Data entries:
[START]

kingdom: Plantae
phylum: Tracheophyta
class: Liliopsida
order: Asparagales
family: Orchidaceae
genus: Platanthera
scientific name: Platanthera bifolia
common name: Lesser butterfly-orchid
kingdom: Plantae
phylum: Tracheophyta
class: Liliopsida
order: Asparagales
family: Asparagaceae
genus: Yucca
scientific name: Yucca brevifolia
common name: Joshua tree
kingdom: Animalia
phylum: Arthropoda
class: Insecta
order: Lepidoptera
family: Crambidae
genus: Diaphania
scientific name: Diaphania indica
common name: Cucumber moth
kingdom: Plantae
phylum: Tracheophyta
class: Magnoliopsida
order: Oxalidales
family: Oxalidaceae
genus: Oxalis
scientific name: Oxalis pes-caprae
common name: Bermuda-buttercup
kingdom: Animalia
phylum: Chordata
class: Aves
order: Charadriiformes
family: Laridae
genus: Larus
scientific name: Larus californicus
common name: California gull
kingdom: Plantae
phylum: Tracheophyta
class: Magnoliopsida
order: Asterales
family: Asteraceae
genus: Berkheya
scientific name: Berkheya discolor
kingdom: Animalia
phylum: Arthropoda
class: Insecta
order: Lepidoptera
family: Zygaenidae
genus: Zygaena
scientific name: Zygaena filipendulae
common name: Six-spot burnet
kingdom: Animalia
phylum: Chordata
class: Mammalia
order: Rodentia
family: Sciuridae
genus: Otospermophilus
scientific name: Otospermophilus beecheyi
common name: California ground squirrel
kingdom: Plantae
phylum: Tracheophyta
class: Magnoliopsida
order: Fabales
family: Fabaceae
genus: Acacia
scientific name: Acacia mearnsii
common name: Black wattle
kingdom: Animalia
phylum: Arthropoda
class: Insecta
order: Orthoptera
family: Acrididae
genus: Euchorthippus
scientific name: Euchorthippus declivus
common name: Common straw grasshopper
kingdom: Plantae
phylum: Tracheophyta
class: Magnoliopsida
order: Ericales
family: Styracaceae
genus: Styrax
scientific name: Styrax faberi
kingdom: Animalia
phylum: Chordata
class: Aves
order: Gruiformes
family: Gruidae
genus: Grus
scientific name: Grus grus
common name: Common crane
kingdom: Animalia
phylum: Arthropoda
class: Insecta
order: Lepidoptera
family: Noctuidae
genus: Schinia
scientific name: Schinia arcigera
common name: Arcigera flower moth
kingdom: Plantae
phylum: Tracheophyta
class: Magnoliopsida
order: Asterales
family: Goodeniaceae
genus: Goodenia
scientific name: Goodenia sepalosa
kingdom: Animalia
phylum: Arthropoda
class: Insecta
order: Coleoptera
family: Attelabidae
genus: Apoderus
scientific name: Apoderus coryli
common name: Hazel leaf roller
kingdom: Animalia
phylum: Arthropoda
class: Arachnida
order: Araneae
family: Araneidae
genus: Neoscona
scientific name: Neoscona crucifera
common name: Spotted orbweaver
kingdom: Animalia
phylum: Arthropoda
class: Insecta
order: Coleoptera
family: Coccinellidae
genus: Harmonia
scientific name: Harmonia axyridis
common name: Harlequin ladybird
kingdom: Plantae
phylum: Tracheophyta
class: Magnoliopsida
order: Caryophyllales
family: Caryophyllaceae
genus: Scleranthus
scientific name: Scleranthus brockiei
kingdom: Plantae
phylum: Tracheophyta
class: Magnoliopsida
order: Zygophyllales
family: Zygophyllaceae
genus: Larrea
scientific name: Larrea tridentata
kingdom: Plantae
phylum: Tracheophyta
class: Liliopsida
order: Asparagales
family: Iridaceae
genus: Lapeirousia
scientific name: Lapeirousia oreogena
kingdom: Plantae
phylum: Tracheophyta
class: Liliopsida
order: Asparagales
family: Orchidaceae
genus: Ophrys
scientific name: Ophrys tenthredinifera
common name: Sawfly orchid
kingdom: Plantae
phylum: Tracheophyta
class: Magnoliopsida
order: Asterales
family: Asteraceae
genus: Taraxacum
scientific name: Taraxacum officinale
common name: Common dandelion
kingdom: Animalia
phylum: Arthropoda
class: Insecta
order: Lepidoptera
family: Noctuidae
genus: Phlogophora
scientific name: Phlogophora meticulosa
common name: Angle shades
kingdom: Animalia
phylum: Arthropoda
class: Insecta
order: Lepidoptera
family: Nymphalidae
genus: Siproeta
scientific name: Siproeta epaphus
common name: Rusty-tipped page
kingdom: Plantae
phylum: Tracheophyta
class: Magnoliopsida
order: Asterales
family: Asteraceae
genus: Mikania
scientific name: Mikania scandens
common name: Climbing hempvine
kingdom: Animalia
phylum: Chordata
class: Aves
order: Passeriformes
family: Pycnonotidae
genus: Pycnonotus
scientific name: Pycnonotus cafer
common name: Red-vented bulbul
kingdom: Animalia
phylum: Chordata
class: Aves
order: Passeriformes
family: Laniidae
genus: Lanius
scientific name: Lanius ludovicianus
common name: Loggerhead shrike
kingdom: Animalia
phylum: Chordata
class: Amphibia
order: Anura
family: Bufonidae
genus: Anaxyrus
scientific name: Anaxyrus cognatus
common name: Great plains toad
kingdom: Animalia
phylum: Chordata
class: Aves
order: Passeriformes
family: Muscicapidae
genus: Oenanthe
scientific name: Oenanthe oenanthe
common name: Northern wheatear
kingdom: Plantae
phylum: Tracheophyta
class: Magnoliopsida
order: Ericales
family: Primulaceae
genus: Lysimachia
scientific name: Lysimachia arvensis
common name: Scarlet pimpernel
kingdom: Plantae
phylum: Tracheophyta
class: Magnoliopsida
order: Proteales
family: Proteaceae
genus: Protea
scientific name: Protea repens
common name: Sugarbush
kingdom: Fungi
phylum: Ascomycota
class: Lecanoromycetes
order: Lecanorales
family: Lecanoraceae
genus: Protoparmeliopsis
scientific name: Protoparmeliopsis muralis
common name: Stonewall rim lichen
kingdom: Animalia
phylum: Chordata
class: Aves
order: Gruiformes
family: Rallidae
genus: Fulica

[END]

Copy every line of the data above word for word, in the same order.

kingdom: Plantae
phylum: Tracheophyta
class: Liliopsida
order: Asparagales
family: Orchidaceae
genus: Platanthera
scientific name: Platanthera bifolia
common name: Lesser butterfly-orchid
kingdom: Plantae
phylum: Tracheophyta
class: Liliopsida
order: Asparagales
family: Asparagaceae
genus: Yucca
scientific name: Yucca brevifolia
common name: Joshua tree
kingdom: Animalia
phylum: Arthropoda
class: Insecta
order: Lepidoptera
family: Crambidae
genus: Diaphania
scientific name: Diaphania indica
common name: Cucumber moth
kingdom: Plantae
phylum: Tracheophyta
class: Magnoliopsida
order: Oxalidales
family: Oxalidaceae
genus: Oxalis
scientific name: Oxalis pes-caprae
common name: Bermuda-buttercup
kingdom: Animalia
phylum: Chordata
class: Aves
order: Charadriiformes
family: Laridae
genus: Larus
scientific name: Larus californicus
common name: California gull
kingdom: Plantae
phylum: Tracheophyta
class: Magnoliopsida
order: Asterales
family: Asteraceae
genus: Berkheya
scientific name: Berkheya discolor
kingdom: Animalia
phylum: Arthropoda
class: Insecta
order: Lepidoptera
family: Zygaenidae
genus: Zygaena
scientific name: Zygaena filipendulae
common name: Six-spot burnet
kingdom: Animalia
phylum: Chordata
class: Mammalia
order: Rodentia
family: Sciuridae
genus: Otospermophilus
scientific name: Otospermophilus beecheyi
common name: California ground squirrel
kingdom: Plantae
phylum: Tracheophyta
class: Magnoliopsida
order: Fabales
family: Fabaceae
genus: Acacia
scientific name: Acacia mearnsii
common name: Black wattle
kingdom: Animalia
phylum: Arthropoda
class: Insecta
order: Orthoptera
family: Acrididae
genus: Euchorthippus
scientific name: Euchorthippus declivus
common name: Common straw grasshopper
kingdom: Plantae
phylum: Tracheophyta
class: Magnoliopsida
order: Ericales
family: Styracaceae
genus: Styrax
scientific name: Styrax faberi
kingdom: Animalia
phylum: Chordata
class: Aves
order: Gruiformes
family: Gruidae
genus: Grus
scientific name: Grus grus
common name: Common crane
kingdom: Animalia
phylum: Arthropoda
class: Insecta
order: Lepidoptera
family: Noctuidae
genus: Schinia
scientific name: Schinia arcigera
common name: Arcigera flower moth
kingdom: Plantae
phylum: Tracheophyta
class: Magnoliopsida
order: Asterales
family: Goodeniaceae
genus: Goodenia
scientific name: Goodenia sepalosa
kingdom: Animalia
phylum: Arthropoda
class: Insecta
order: Coleoptera
family: Attelabidae
genus: Apoderus
scientific name: Apoderus coryli
common name: Hazel leaf roller
kingdom: Animalia
phylum: Arthropoda
class: Arachnida
order: Araneae
family: Araneidae
genus: Neoscona
scientific name: Neoscona crucifera
common name: Spotted orbweaver
kingdom: Animalia
phylum: Arthropoda
class: Insecta
order: Coleoptera
family: Coccinellidae
genus: Harmonia
scientific name: Harmonia axyridis
common name: Harlequin ladybird
kingdom: Plantae
phylum: Tracheophyta
class: Magnoliopsida
order: Caryophyllales
family: Caryophyllaceae
genus: Scleranthus
scientific name: Scleranthus brockiei
kingdom: Plantae
phylum: Tracheophyta
class: Magnoliopsida
order: Zygophyllales
family: Zygophyllaceae
genus: Larrea
scientific name: Larrea tridentata
kingdom: Plantae
phylum: Tracheophyta
class: Liliopsida
order: Asparagales
family: Iridaceae
genus: Lapeirousia
scientific name: Lapeirousia oreogena
kingdom: Plantae
phylum: Tracheophyta
class: Liliopsida
order: Asparagales
family: Orchidaceae
genus: Ophrys
scientific name: Ophrys tenthredinifera
common name: Sawfly orchid
kingdom: Plantae
phylum: Tracheophyta
class: Magnoliopsida
order: Asterales
family: Asteraceae
genus: Taraxacum
scientific name: Taraxacum officinale
common name: Common dandelion
kingdom: Animalia
phylum: Arthropoda
class: Insecta
order: Lepidoptera
family: Noctuidae
genus: Phlogophora
scientific name: Phlogophora meticulosa
common name: Angle shades
kingdom: Animalia
phylum: Arthropoda
class: Insecta
order: Lepidoptera
family: Nymphalidae
genus: Siproeta
scientific name: Siproeta epaphus
common name: Rusty-tipped page
kingdom: Plantae
phylum: Tracheophyta
class: Magnoliopsida
order: Asterales
family: Asteraceae
genus: Mikania
scientific name: Mikania scandens
common name: Climbing hempvine
kingdom: Animalia
phylum: Chordata
class: Aves
order: Passeriformes
family: Pycnonotidae
genus: Pycnonotus
scientific name: Pycnonotus cafer
common name: Red-vented bulbul
kingdom: Animalia
phylum: Chordata
class: Aves
order: Passeriformes
family: Laniidae
genus: Lanius
scientific name: Lanius ludovicianus
common name: Loggerhead shrike
kingdom: Animalia
phylum: Chordata
class: Amphibia
order: Anura
family: Bufonidae
genus: Anaxyrus
scientific name: Anaxyrus cognatus
common name: Great plains toad
kingdom: Animalia
phylum: Chordata
class: Aves
order: Passeriformes
family: Muscicapidae
genus: Oenanthe
scientific name: Oenanthe oenanthe
common name: Northern wheatear
kingdom: Plantae
phylum: Tracheophyta
class: Magnoliopsida
order: Ericales
family: Primulaceae
genus: Lysimachia
scientific name: Lysimachia arvensis
common name: Scarlet pimpernel
kingdom: Plantae
phylum: Tracheophyta
class: Magnoliopsida
order: Proteales
family: Proteaceae
genus: Protea
scientific name: Protea repens
common name: Sugarbush
kingdom: Fungi
phylum: Ascomycota
class: Lecanoromycetes
order: Lecanorales
family: Lecanoraceae
genus: Protoparmeliopsis
scientific name: Protoparmeliopsis muralis
common name: Stonewall rim lichen
kingdom: Animalia
phylum: Chordata
class: Aves
order: Gruiformes
family: Rallidae
genus: Fulica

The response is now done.